Cathy Woods Released After 35 Years

April 02, 2022

On the 24th of February 1976 a 19 year old nursing student named Michelle Mitchell studying at the University of Nevada broke down in her car at the side of the road on 9th Street and Evans Avenue.

 She called her mother for assistance, but several minutes later, Michelle was nowhere to be found. After a couple of hours of searching the body of a young woman was discovered in a nearby garage. Her throat had been slit and her hands were bound behind her back at the wrists. The body was quickly identified as the missing teen.

There wasn’t much to go on in terms of identifying a suspect, however eye witnesses described seeing an individual help the teen push her car off the roadside and recalled later seeing a male flee the scene. There was also an expended cigarette near the body that was carefully bagged up as evidence. Unfortunately the discarded cigarette butt didn’t lead to any arrests in the case as forensic science in the seventies was not as advanced as it is today. The car keys to Michelle’s Volkswagen Beatle had been taken from her person and were never recovered.
The case remained cold for 3 years, until one day the police received a tip from an employee of The State University Medical Centre in Louisiana, who claimed one of their patients had confessed to the crime.

 

 Cathy Woods had been in and out of such facilities since she was a child. She had a long history of mental health issues and had spent long stays in psychiatric wards over the years. She vaguely mentioned to her councillor that she had been involved in the murder of a girl in Reno several years earlier. In the same so-called “confession” she also claimed that she was an agent working for the FBI and that her mother had been trying to poison her. Articles about the case would later reveal that Cathy Woods only made such a statement because she wanted a private room at the hospital but was told that she couldn’t have one since she wasn’t considered a danger to others. In response, she mentioned the murder of a student in Reno, likely in the hope that she could get some privacy out it.

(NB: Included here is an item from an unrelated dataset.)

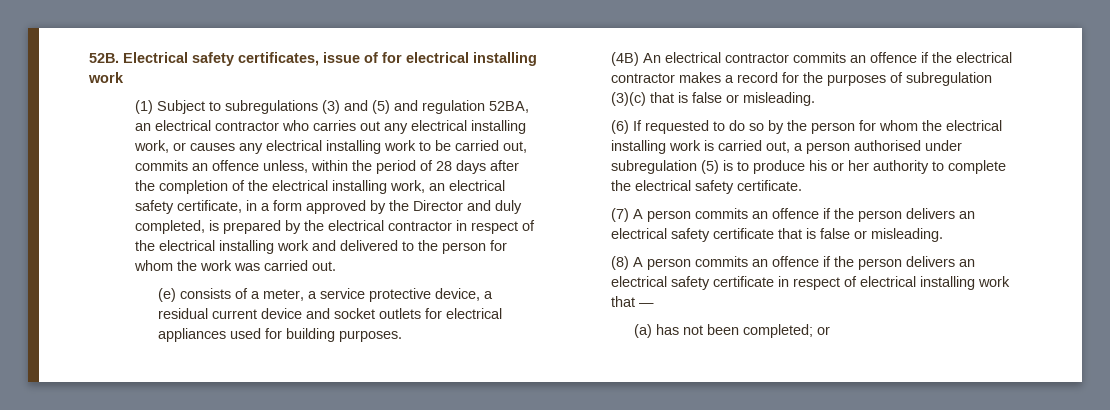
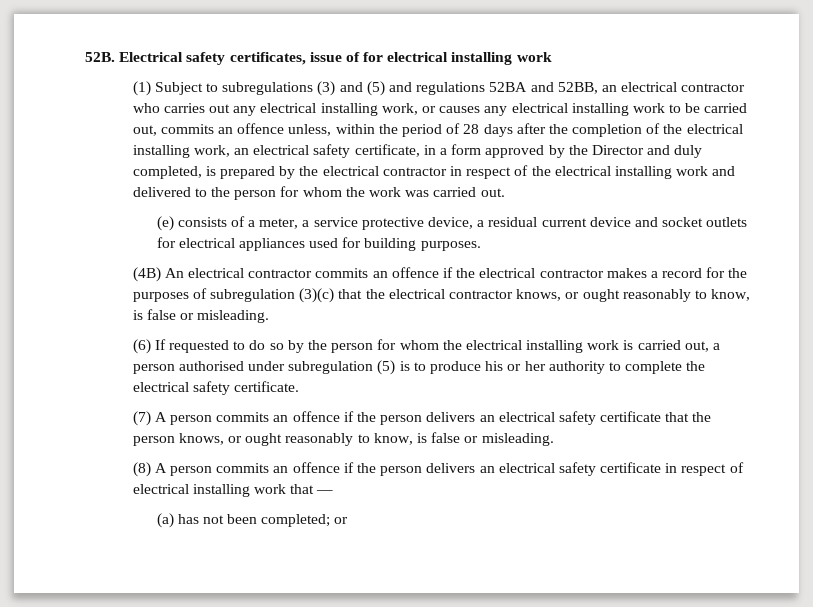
[422,100,530,114] regulation 52BA, -> [416,82,598,95] regulations 52BA and 52BB,
(675, 97) none -> [365,289,751,302] the electrical contractor knows, or ought reasonably to know,
(803, 233) none -> [692,412,712,422] [132,433,413,446] the person knows, or ought reasonably to know,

Shortly after the conversation the hospital employee contacted police to relay the information. Cathy Woods was investigated and her mother’s home, the residence Woods was registered as living in at the time of the murder was searched. Although no evidence was recovered, such as the missing car keys, Woods was arrested. She could not provide any information that had not already been realised publicly and it was clear that she was having paranoid and delusional thoughts, however since she was indeed in Reno at the time of Michelle Mitchells murder, she was arrested and went to trial.
An article indexed on the National Registry of Exonerations website details that in court Woods described how she made sexual advances towards the 19 year old nursing student and when rejected, cut the girls throat. Woods and her lawyer would later go on to criticize the police and accuse them of coercing an embellished confession out of a patient who was in a psychotic state of mind.
In the early eighties Cathy Woods was convicted of first degree murder with a weapon and sentenced to life without the possibility of parole. The case was overturned and later went to trial again a few years later but, again, concluded Woods was responsible and she was sentenced to life.
Although she had issues with literacy, Woods managed to contact the Rocky Mountain Innocence Project and in 2013 a DNA test on the cigarette butt found at the crime scene showed a male DNA profile. The following year using DNA databases the profile was linked to a man named Rodney "The Gypsy Hill Killer" Halbower. Halbower had a criminal past, including a rape in 1975. He was out on a bond at the time of Michelle Mitchell’s murder in 1976 and was ultimately found to be responsible for 70’s slaying, as well as the murders of two other girls, Paula Baxter, 17, and Veronica Cascio, 18, around the same time period. He stabbed Cascio 30 times. The DNA from the Cascio and Baxter murders matched that of the DNA found on the discarded cigarette from the Mitchell crime scene.
Cascio and Baxter were both murdered by Rodney Lynn Halbower in the San Francisco Bay area in 1976. Several young women, all of whom had a similar appearance with long brown middle parted hair, were slain by an unknown killer who came to be known in the media as “The San Mateo slasher.” The several slayings, although first thought to be the work a lone serial killer due to the victim type, Modus operandi and close proximity of the murders by both time and location, turned out to be the work of two completely separate killers with no link to one another. Rodney Halbower and Leon Melvin Seymour, both of whom shared a very similar M.O were eventually identified for their involvement. 
Woods would later go on to accuse the officers who worked the case of manipulating her into a confession. Wood’s lawyer would also go on to reveal that Woods was in a psychotic state at the time and that she should never had been interrogated by investigators in the first place.
Halbower was convicted and sentenced to life in prison without the possibility of parole. He would, however, go on to kill again after escaping prison in 1986 and stabbing a woman to death in a parking lot in Oregon.
Cathy Woods, who was at this point in her sixties, was freed on September 11th 2014 and later exonerated. She now holds the record for the longest wrongly incarcerated female in U.S history.
In the summer of 2016 she was awarded a settlement of $3 million for the three and a half decades she was wrongly incarcerated for a crime she did not commit. Woods, now 68 years old, is living in Washington under the care of a legal guardian.